PAGE EXTRACT:
I remember my cousin’s meat-stained apron as he tended to the enormous smoker. I remember his sister’s cowboy hat which she always paired with turquoise jewelry. I remember their father’s MU button downs (my immediate family were more KU folk ourselves). I remember running fades and buttonhooks as David, only a few years my elder, zipped the Nerf Vortex into or over a continuous procession of blue jeans and boots. I remember handfuls of ribs, and countless rolls loaded with brisket. I remember the vibrant pulse of laughter emanating from brightly lit tents. I remember barely keeping my eyes awake as my father led me back to our golden Toyota Previa, parked at the edge of where Kemper Arena ends and the sketchiness of abandoned stock yards begins.
Growing up in Kansas City — home to the world’s largest barbecue contest in the American Royal — “barbecue” is a tradition that transcends meats and rubs and sauces and styles. Like my still pungent memories of afternoons and evening and nights wafting through the West Bottoms, food is only part of the bargain. Barbecue elicits a truly visceral response that speaks to family and friends and a fullness that is greater than how much you ate. There is a shared sentimentality surrounding the cuts and racks and slabs seasoned by salt and pepper or a layered rub with nuances only a few fully appreciate. And so on and so on.
And so it goes with wine. The entire experience from winemaking to swirling, sniffing, sipping, and spitting invoke that round yet raw reaction. Wine and barbecue are both peppered with intimate notes of this and that and everything in between while harboring this undeniably honest aura. To paraphrase a favorite movie character of mine, Uncle Henry Skinner in A Good Year, picked too early or cooked too long, it matters not... the wine and barbecue will always whisper into your mouth with complete, unabashed honesty every time you take a sip or bite.
Ultimately, they are incapable of lying, and that lends to an unparalleled appreciation and engagement among enthusiasts.
"You have to know what barbecue you’re going to eat, and the flavors that you have to understand what you want to pair with," expert smoker Forrest Tempel says.

DATASET CONTENT:

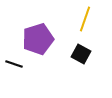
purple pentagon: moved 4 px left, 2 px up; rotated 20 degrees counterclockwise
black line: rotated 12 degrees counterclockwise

SET EXERCISE:
Resume the piece on barbecue and wine, picking up right after its last sentence. The material comes from a different source than the barbecue and wine text.

RESULT FOR THIS EXERCISE:
Forrest and his team of pitmasters have competed regionally, nationally, and even internationally for more than 25 years. As one would assume, he knows a little when talking of barbecue. But he also grew up drinking wine, his father having turned him on to both, a bond they maintain to this day.
For Forrest, the deep complexities of each are what make them the perfect pairing.
"To me, really good barbeque isn’t just smoked meat,” he says. “Really good barbeque has a lot of flavor layers in it. If you go to Charlie Vergo’s Rendezvous in Memphis, you’ll notice in their rub these layers these herbal layers, like celery seed. In Texas, it is simple: salt and pepper. But Memphis, Kansas City, North Carolina, South Carolina, Alabama, Georgia— there’s a lot more complexity to those pieces of meat and I find it is a great match with a good wine that can a.) stand up to the bold flavors and b.) provides flavor layers.”
Amy Jungk, Executive Vice President of Marketing for BBQ Spot and daughter to the founder of Old World Spices & Seasonings, agrees, albeit with the caveat that the flavor profiles don’t compete.
“If I am grilling shrimp, asparagus, and artichoke, I’m going to pair that with a sweet white, a Pinot Grigio,” she explains. “It will compliment and round out the flavors so much better. If I’m doing a big crown prime rib, a expensive piece of meat I want to impress people with, I’m going for a high dollar dry red and I personally like a little oak-y flavor."
And this balance isn't only in simply complimenting one another, but boasts the capacity in delivering above the normal threshold.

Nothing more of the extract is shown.